Para Wagner, a participação efetiva no território tem sido um grande aprendizado, na interação e troca de saberes contínuo. Ele afirma que a metodologia pode ser difundida de forma mais ampla, com a construção de uma rede de Radar de Territórios no DF, com foco na redução da pobreza e enfoque na proteção social. “A ideia de desenvolver TSS está conectada a uma estratégia de enfrentamento das consequências da pandemia no território de vulnerabilidade que temos aqui no DF. Saúde é vida! Precisamos chamar atenção para isso, precisamos de territórios saudáveis e sustentáveis”, enfatizou.
Os alunos do curso organizaram o Comitê Popular da Cidade Estrutural para atuar nos determinantes sociais da saúde, para construir resiliência, identificar e afastar ameaças, articular a economia solidária e eliminar as vulnerabilidades. Solange Almeida é uma das integrantes do comitê e moradora da Estrutural há 25 anos.

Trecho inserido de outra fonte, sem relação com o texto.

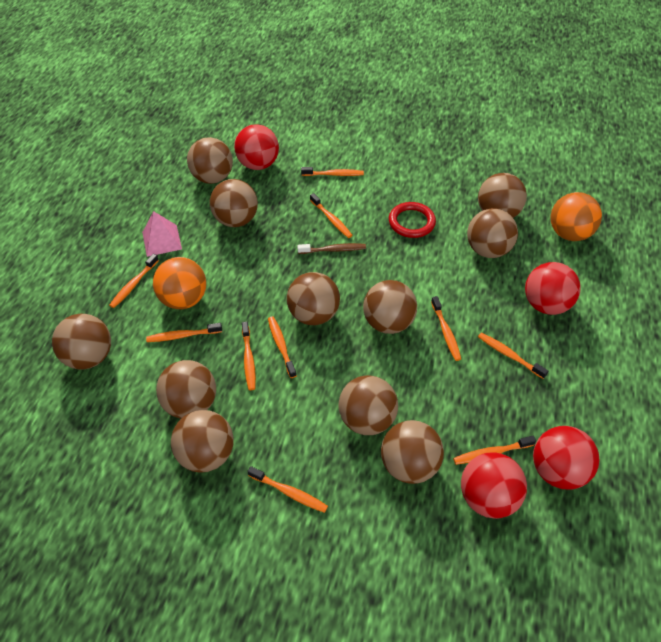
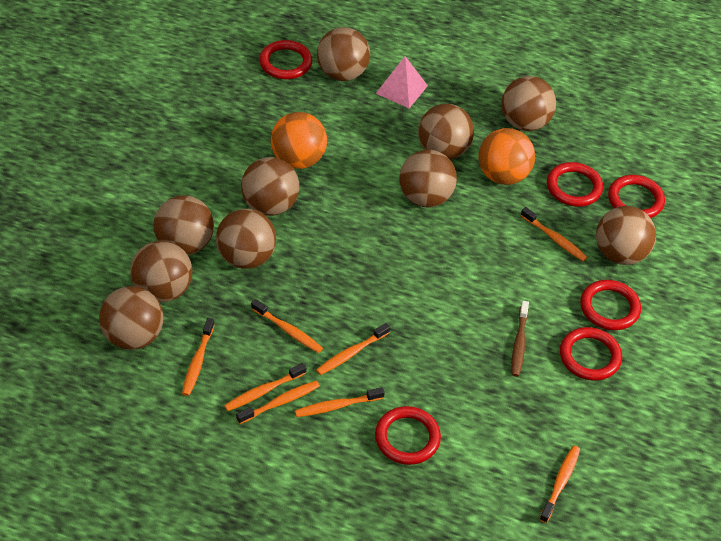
brown ball: [52,314,111,369] [156,360,216,419] [171,410,234,473] [187,137,233,184] [210,179,258,227] [287,272,340,325] [338,375,398,435] [363,280,417,334] [381,420,444,484] [467,208,518,258] [478,173,527,218] = 11 -> [99,286,163,350] [130,241,192,302] [153,195,214,255] [216,209,276,269] [241,157,299,215] [317,27,370,81] [399,150,457,207] [418,104,474,159] [501,76,556,131] [596,206,656,265] = 10
orange toothbrush: [109,254,159,308] [146,323,222,342] [242,322,256,390] [247,466,328,513] [268,316,297,378] [301,167,364,176] [310,193,352,238] [431,296,461,361] [453,436,536,465] [478,333,549,379] = 10 -> [182,318,215,396] [224,363,306,411] [236,381,320,424] [251,299,323,353] [295,387,385,417] [316,323,390,375] [521,207,587,261] [539,446,580,523] = 8
red ball: [234,124,279,170] [461,452,527,519] [525,262,581,315] [533,426,599,490] = 4 -> none = 0
red ring: [389,202,436,238] = 1 -> [259,40,312,79] [375,406,441,465] [547,162,603,207] [560,327,622,381] [580,280,641,330] [608,175,665,218] = 6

Ela afirma que a grande preocupação no momento é com a propagação da Covid-19, por isso, as agentes territoriais têm percorrido os bairros orientando as pessoas a usarem máscaras e sobre higienização.
“Mais de 90% das famílias são consideradas vulneráveis, invisíveis. Vivem mais de oito pessoas em barracos pequenos, falta infraestrutura e saneamento. É muito bom fazer parte da pós graduação que veio beneficiar os moradores e deu início a muitas coisas, como as ações de enfrentamento à pandemia e o empoderamento da população”, finaliza.
Outro projeto da Fiocruz tem como foco os moradores do território de Manguinhos, no Rio de Janeiro. André Lima, da Cooperação Social da Fiocruz apresentou os trabalhos realizados no território que abriga 15 comunidades e cerca de 40 mil habitantes. Literatura, arte, ecomuseu, ações de comunicação no território, testagem, telemedicina, cursos, sensibilização e fortalecimento das redes são algumas delas, e a comunidade é a grande protagonista. Manguinhos contra o Aedes, Manguinhos Solidário, Caminhada pela paz Leopoldo, Conferências Livres de Saúde, participação no Fórum Nacional e nos Conselhos comunitários de Manguinhos, campanha Se liga no Corona e o projeto Conexão Saúde: De olho na Covid são alguns desses projetos.
A apoiadora do Teias-Escola Manguinhos Patrícia Evangelista conta que a forma de trabalho das pessoas que não puderam parar os serviços mesmo com a pandemia foi reinventada, com menos riscos para si e para outras pessoas. Os comércios receberam doações de máscaras, álcool, informativos na linguagem da população e cerca de 7 mil famílias foram atendidas com doação de cesta básica e kits de higiene e limpeza. Para o enfrentamento da Covid-19, foi realizada uma articulação com líderes religiosos e agentes comunitários de saúde com uma comunicação ativa e massiva. “A integração entre a academia e a sociedade para minimizar os impactos da pandemia no território e fortalecimento das redes foram fundamentais, assim como a parceria com a Fiocruz. Colabora para o desenvolvimento de um território mais saudável e sustentável nas favelas e comunidades como Manguinhos”, destacou.